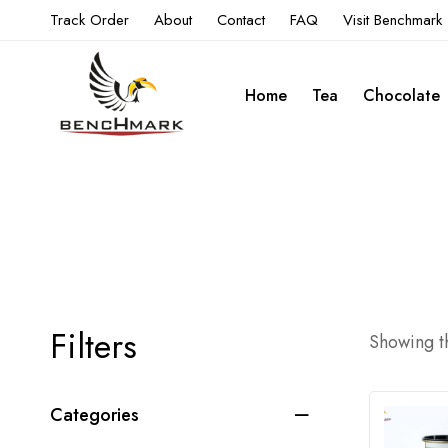
Track Order
About
Contact
FAQ
Visit Benchmark
Home
Tea
Chocolate
Filters
Showing th
Categories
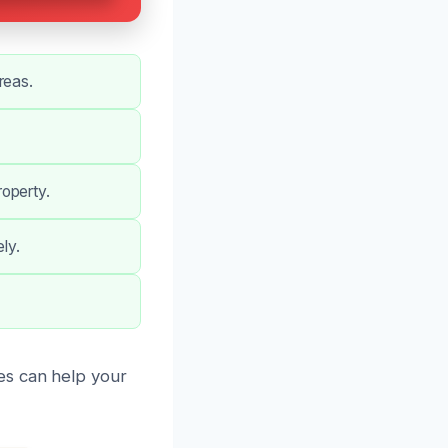
reas.
operty.
ly.
es can help your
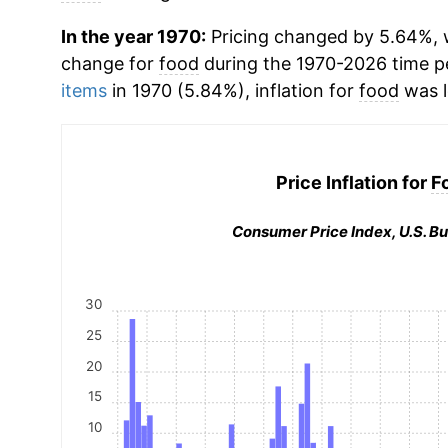
In the year 1970:
Pricing changed by 5.64%, w
change for
food
during the 1970-2026 time 
items
in 1970 (5.84%), inflation for
food
was l
Price Inflation for
F
Consumer Price Index, U.S. Bu
30
25
20
15
10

--- --- ---

- Problem statement -
Repeat each line above exactly. The pictures stay out.

- Answer to the exercise -
Track Order
About
Contact
FAQ
Visit Benchmark
Home
Tea
Chocolate
Filters
Showing th
Categories
reas.
operty.
ly.
es can help your
In the year 1970:
Pricing changed by 5.64%, w
change for
food
during the 1970-2026 time 
items
in 1970 (5.84%), inflation for
food
was l
Price Inflation for
F
Consumer Price Index, U.S. Bu
30
25
20
15
10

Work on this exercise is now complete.